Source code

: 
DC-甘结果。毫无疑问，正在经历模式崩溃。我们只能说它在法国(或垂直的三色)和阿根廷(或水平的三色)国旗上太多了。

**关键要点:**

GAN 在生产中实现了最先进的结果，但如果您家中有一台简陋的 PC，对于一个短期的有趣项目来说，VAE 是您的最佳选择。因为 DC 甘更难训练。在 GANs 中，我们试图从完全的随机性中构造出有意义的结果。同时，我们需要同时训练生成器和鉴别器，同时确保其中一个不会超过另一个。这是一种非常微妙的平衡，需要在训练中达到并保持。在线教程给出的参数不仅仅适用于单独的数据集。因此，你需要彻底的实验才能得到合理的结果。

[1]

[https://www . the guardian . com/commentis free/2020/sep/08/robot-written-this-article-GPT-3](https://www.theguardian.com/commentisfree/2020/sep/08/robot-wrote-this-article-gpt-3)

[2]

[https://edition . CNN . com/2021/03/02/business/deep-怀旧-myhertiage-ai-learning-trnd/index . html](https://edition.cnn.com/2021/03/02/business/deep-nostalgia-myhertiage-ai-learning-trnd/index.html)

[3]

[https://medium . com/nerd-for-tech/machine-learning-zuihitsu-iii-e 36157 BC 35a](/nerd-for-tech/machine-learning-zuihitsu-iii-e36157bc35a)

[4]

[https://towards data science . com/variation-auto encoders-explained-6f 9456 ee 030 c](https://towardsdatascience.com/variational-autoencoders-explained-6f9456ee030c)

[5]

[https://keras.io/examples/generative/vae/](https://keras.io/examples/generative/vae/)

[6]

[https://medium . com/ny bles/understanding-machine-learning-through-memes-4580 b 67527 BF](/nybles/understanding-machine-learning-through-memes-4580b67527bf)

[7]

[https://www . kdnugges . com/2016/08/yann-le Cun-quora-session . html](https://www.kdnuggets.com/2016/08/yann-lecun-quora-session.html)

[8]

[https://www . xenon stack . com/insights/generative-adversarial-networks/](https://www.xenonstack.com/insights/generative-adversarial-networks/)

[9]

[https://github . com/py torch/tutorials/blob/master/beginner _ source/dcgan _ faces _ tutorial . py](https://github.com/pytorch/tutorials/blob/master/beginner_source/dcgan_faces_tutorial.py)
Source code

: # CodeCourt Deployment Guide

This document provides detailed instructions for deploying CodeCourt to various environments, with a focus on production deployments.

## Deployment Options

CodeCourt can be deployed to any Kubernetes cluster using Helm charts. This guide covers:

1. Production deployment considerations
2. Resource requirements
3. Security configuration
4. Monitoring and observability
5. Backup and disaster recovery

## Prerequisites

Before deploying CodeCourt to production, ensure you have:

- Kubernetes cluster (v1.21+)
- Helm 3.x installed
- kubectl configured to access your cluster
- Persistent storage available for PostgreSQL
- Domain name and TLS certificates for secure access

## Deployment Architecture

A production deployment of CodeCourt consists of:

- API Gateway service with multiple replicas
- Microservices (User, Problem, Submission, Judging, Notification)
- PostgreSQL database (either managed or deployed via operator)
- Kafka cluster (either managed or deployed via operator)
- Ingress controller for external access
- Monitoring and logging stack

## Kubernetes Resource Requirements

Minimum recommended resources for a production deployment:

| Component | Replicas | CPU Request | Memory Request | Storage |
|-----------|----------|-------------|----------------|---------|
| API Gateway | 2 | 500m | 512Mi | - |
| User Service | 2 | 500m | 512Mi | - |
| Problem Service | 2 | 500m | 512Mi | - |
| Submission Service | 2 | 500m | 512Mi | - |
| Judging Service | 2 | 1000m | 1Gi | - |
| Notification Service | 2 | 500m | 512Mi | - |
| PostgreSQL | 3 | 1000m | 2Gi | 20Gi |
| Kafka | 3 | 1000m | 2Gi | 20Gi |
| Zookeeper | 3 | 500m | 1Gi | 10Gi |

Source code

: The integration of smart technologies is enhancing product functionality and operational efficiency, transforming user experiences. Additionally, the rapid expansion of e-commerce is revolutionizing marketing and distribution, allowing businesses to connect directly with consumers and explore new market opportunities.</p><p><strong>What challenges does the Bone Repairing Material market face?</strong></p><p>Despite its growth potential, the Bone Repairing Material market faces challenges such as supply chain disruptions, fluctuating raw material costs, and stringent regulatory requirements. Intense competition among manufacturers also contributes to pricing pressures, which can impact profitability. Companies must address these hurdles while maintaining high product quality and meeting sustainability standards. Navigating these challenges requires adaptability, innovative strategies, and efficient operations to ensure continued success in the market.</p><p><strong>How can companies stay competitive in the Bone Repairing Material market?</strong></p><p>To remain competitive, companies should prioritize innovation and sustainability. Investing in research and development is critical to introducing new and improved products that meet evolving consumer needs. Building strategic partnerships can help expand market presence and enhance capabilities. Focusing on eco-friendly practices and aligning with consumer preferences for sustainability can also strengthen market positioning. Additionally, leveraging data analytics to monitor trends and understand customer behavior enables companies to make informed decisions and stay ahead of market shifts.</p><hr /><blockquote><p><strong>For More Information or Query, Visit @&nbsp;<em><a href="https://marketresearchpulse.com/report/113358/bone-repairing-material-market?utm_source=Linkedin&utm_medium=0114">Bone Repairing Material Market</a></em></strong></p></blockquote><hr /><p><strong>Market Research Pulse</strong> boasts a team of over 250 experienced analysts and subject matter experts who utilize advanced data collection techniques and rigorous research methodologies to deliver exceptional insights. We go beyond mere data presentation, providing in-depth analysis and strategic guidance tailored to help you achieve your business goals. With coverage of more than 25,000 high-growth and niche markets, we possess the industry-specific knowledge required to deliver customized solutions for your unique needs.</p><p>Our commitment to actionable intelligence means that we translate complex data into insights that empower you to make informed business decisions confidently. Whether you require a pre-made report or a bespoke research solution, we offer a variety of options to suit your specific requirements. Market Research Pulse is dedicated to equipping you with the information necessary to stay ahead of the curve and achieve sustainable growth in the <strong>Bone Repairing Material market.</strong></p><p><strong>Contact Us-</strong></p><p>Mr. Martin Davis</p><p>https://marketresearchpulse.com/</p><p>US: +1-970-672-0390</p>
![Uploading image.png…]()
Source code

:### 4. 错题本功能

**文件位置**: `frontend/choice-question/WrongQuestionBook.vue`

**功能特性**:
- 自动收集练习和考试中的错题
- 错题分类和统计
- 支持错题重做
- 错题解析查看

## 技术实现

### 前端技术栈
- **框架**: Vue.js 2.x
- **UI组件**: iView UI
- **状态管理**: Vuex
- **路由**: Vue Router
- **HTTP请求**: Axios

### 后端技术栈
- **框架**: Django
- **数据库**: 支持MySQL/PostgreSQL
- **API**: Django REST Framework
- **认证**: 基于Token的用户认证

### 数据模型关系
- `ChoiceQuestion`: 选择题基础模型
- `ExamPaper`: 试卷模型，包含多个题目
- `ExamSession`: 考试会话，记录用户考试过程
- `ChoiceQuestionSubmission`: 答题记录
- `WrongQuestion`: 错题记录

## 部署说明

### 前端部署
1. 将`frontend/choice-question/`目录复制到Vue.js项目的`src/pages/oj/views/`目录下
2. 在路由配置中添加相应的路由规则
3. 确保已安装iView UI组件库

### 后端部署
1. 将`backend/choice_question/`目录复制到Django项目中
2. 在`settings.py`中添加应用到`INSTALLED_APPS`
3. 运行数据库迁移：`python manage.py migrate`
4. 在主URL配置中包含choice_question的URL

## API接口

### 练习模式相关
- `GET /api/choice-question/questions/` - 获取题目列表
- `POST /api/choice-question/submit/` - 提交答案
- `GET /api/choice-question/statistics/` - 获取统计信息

▸ Exercise directions
Write out the records from the line containing "This document provides" up to and including the line containing "A production deployment of" as a numbered list, omitting blank lines.

▸ Finished exercise
1. This document provides detailed instructions for deploying CodeCourt to various environments, with a focus on production deployments.
2. ## Deployment Options
3. CodeCourt can be deployed to any Kubernetes cluster using Helm charts. This guide covers:
4. 1. Production deployment considerations
5. 2. Resource requirements
6. 3. Security configuration
7. 4. Monitoring and observability
8. 5. Backup and disaster recovery
9. ## Prerequisites
10. Before deploying CodeCourt to production, ensure you have:
11. - Kubernetes cluster (v1.21+)
12. - Helm 3.x installed
13. - kubectl configured to access your cluster
14. - Persistent storage available for PostgreSQL
15. - Domain name and TLS certificates for secure access
16. ## Deployment Architecture
17. A production deployment of CodeCourt consists of:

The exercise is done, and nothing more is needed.